Не успела она встать на ноги, как сразу со своей санитарной сумкой и шестимесячным ребенком под сердцем попала в пекло у Врчког. Недобитый усташ неожиданно выстрелил. Он целился в живот, но слабеющая рука дрогнула, дуло дернулось, и свинец зарылся чуть сбоку, под ребро. Санитарка без единого стона доползла до перевязочного пункта, куда непрерывно прибывали раненые, легла с краешку и пальцем подозвала товарку, руки у которой были по локоть в крови. Показала ей рану и посинелыми губами шепнула на ухо, что у нее, похоже, начинаются преждевременные роды, так пусть сначала займется этим, а рана подождет.
А что было дальше…
вместо семьи, детей, тихого семейного счастья, вместо лепета в колыбели и крутого, но верного мужа,
размолвки, измены, глупые попреки в бездетности, развод, одиночество, мытарства из-за того, что у нее нет никакого диплома, а где она могла его получить? В стрелковом батальоне или на носилках с ребенком под сердцем?
И вот уже десять лет — провинция, местные советы, отделы народного образования, бессонница, депрессия, годы, она уже привыкла к тому, что все человечество общается с ней посредством магнитофонной ленты, языком докладов и тоном председателя какой-нибудь сельской общины.

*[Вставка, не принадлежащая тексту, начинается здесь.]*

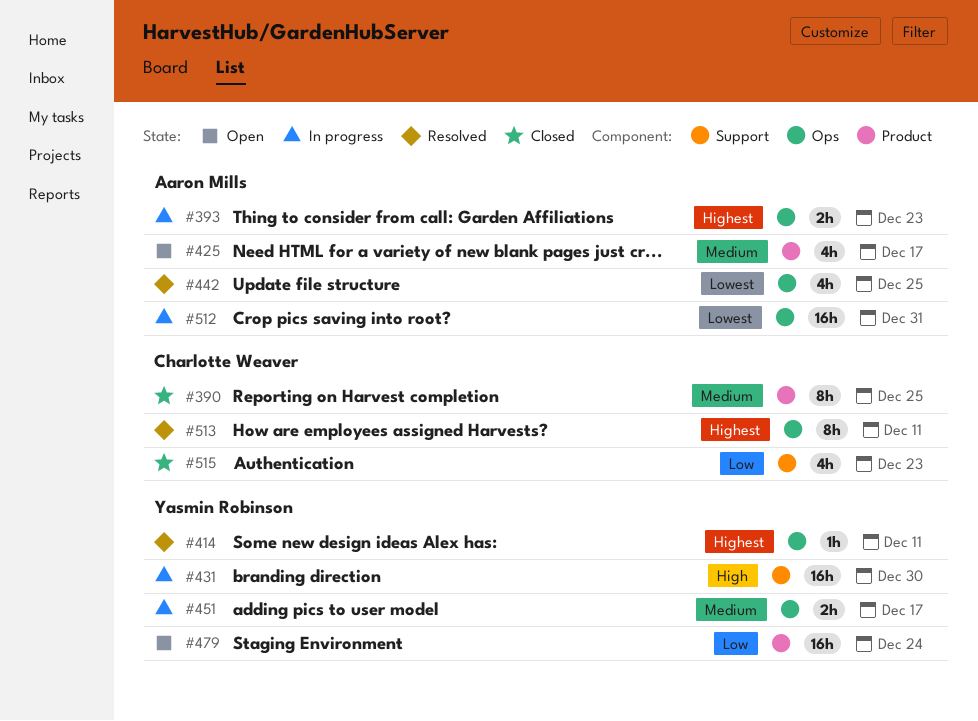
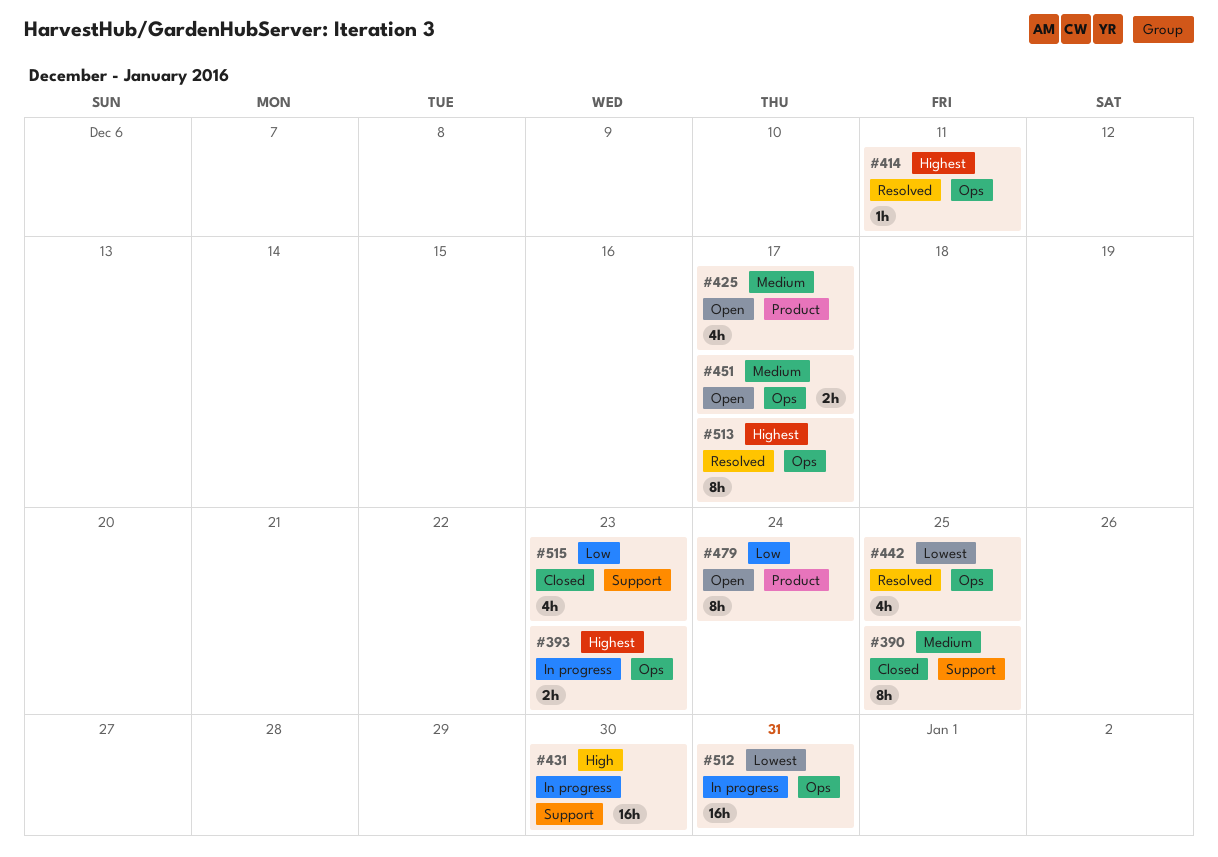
#390, label: Product -> Support
#451, status: In progress -> Open
#479, estimate: 16h -> 8h
#513, due: Dec 11 -> Dec 17

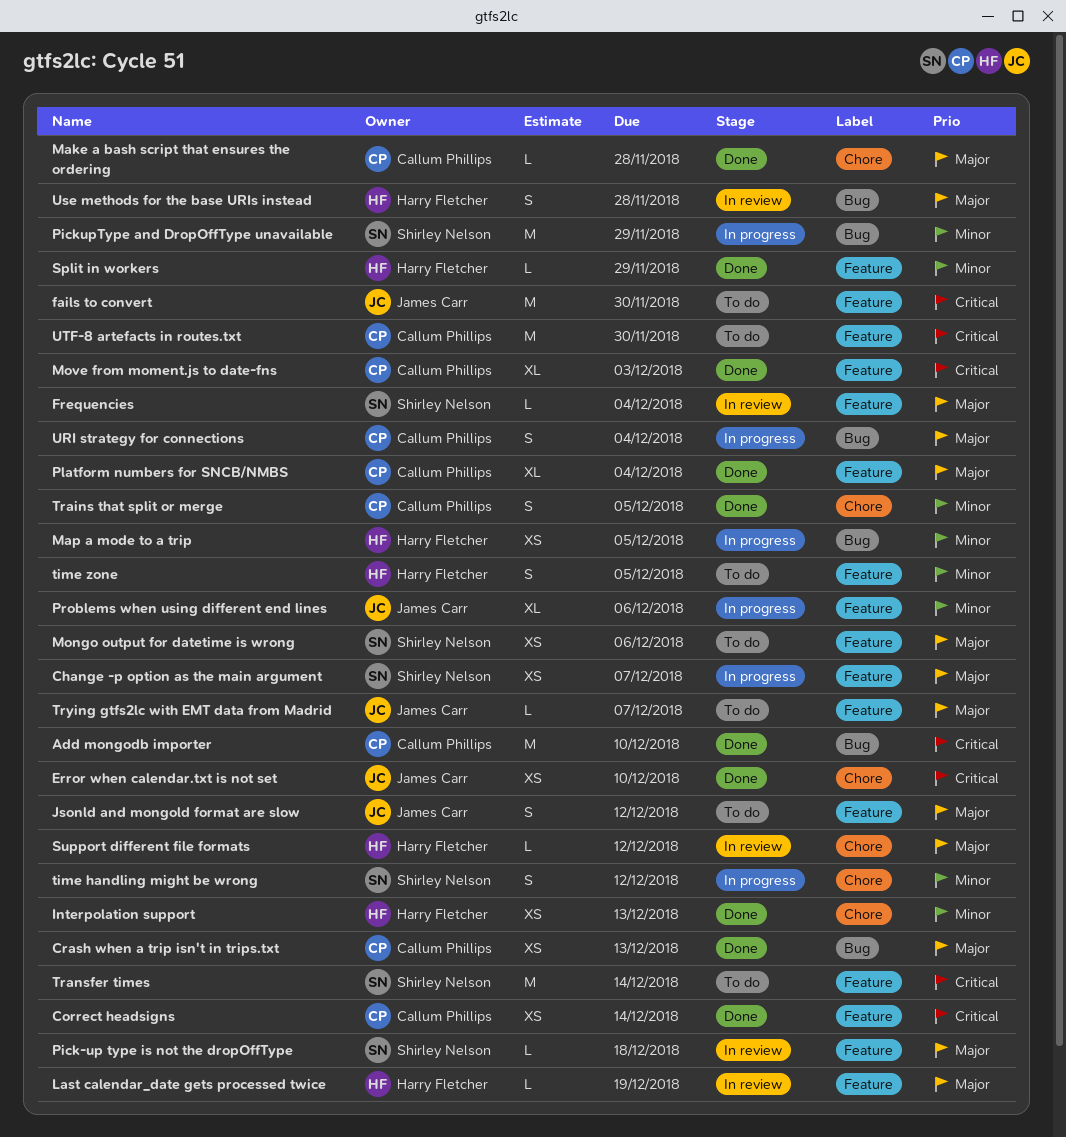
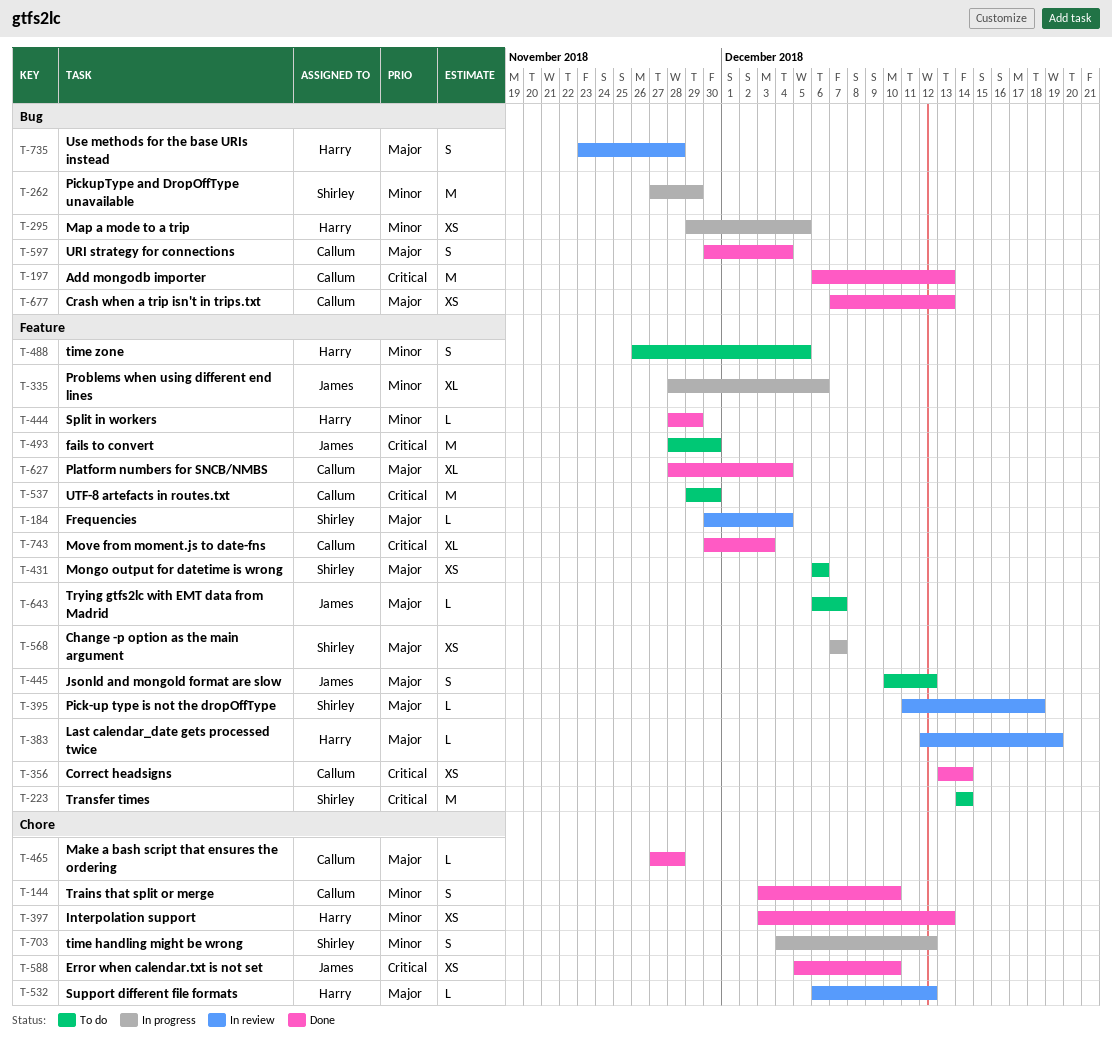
Add mongodb importer, due: Dec 10 -> Dec 13
Trains that split or merge, due: Dec 5 -> Dec 10
URI strategy for connections, status: In progress -> Done

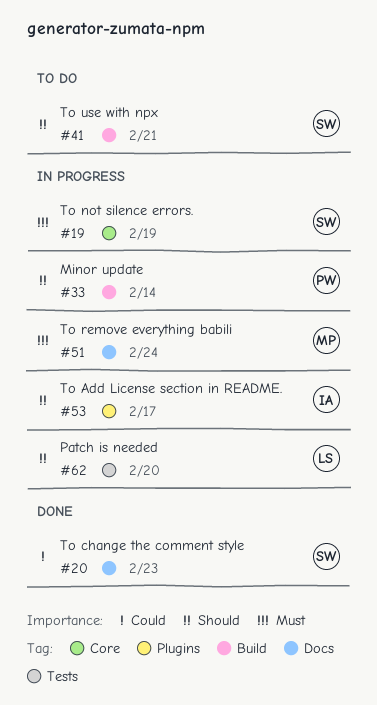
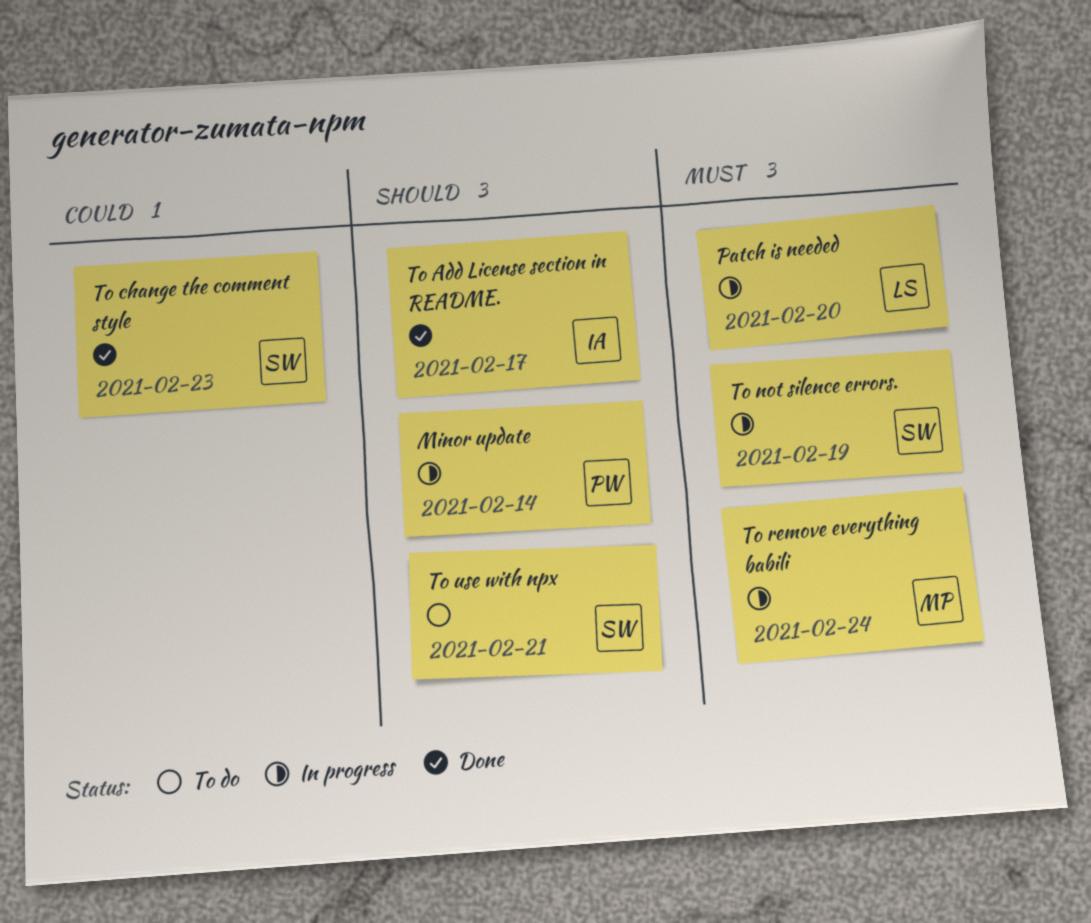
Patch is needed, priority: Should -> Must
To Add License section in README., status: In progress -> Done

— И вдруг ты, Данила, будто с неба упал, с государственным гимном и такой встречей! Мне приходилось встречать после войны боевых друзей, но между нами уже пролегла холодная река непонимания. Стараемся быть сердечными, как и прежде. Но это плохо получается. Каждый думает о своем. Для дружбы нужны общие беды и общие радости. А мы сейчас живем уж очень обособленно.
— А Он?
— …а Он? Красивый, здоровый крестьянин дорвался до столицы; улицы, кафе — глаза разбегаются, ну и попал в первую же засаду. Сейчас — пенсионер, в грязной рубашке и неглаженых брюках. Разодетая в шелка волшебная горожанка, на которую он меня променял, оказалась серой, невоспитанной неряхой. Всего бюджета ФНРЮ ей не хватило бы на то, чтоб удовлетворить свои прихоти, прокормить бездельников родителей, снабдить куревом лодыря брата и дать образование трем сестрам, одна из которых еще в седьмом классе гимназии хвасталась абортом. Он, с двумя кавернами, открывающимися каждую весну, клянет теперь и небо и землю, мечтает разойтись, да они грозят бросить его под трамвай. Он пьет и опускается все ниже.
— А ты?
— …а я, как видишь, с семи до двух на службе, с двух до семи дома, сама готовлю, потом запрусь у себя в комнате и молчу, читаю, шью, молчу, иногда плачу. Так и проходят годы.
— А сейчас куда?
— Назначена заведовать просвещением в Виленицу.
— А меня посылают в Орахово. Четыре часа назад получил назначение. Опять, наверное, какое-нибудь производство.
Я рассказал ей про все свои дела без утайки. Она утешала меня, улыбалась, а когда с губ ее сорвалась фраза, что у меня есть еще все возможности для роста, мы оба от души расхохотались. Она стала поглядывать на часы. Скоро будет автобус. Еще двадцать с лишним километров, и конец. Приедет на место и тогда уж отдохнет от всех дорог — очень утомительны эти переезды. Я спросил ее — могла бы она сейчас пробежать четыре километра с ящиком боеприпасов и санитарной сумкой. Малинка вспомнила, как однажды утром она бежала за ротой, снова прослезилась и, поглаживая мою грязную лапу, промолвила:
— Конечно, если б бежала за Данилой Лисичичем.
И испуганно отпрянула — потому как я вскочил и в два прыжка очутился перед музыкантами.
— Играйте, играйте, черт вас раздери, вот деньги, эй, горбун, марш «Дрина» давай. Официант! Официант, неси ракию!
— Не надо ракию, Данила, — взмолилась Малинка.
— Официант, не надо ракии — вылью ее тебе за шиворот, на кой ляд ракия в такую жару? А тебе чего?
— Стакан воды.
— Воды, эй, бутылку воды, подыхаем от жажды. Малинка, я тут помозговал и решил… Не поеду я в Орахово. Поеду с тобой в Виленицу. И к чему нам жариться в автобусе? Сейчас я найму фаэтон, и мы с тобой с ветерком… Прокатимся, как боги и беги.
— А ты все такой же. Как тогда, в Гучеве, когда говорил перед строем: «Армия, теперь ешь и на боковую! И ни о чем не думай! Пятое вражеское наступление позади. Дотемна поспим, а там потихоньку двинемся дальше. Широка гора Романия». Помнишь?
— Как не помнить? Эй, черномазый, давай-ка «Идет наша дивизия!..».
Старая беговская Босния примостилась на струнах мандолины и отправилась на тот свет в фаэтоне.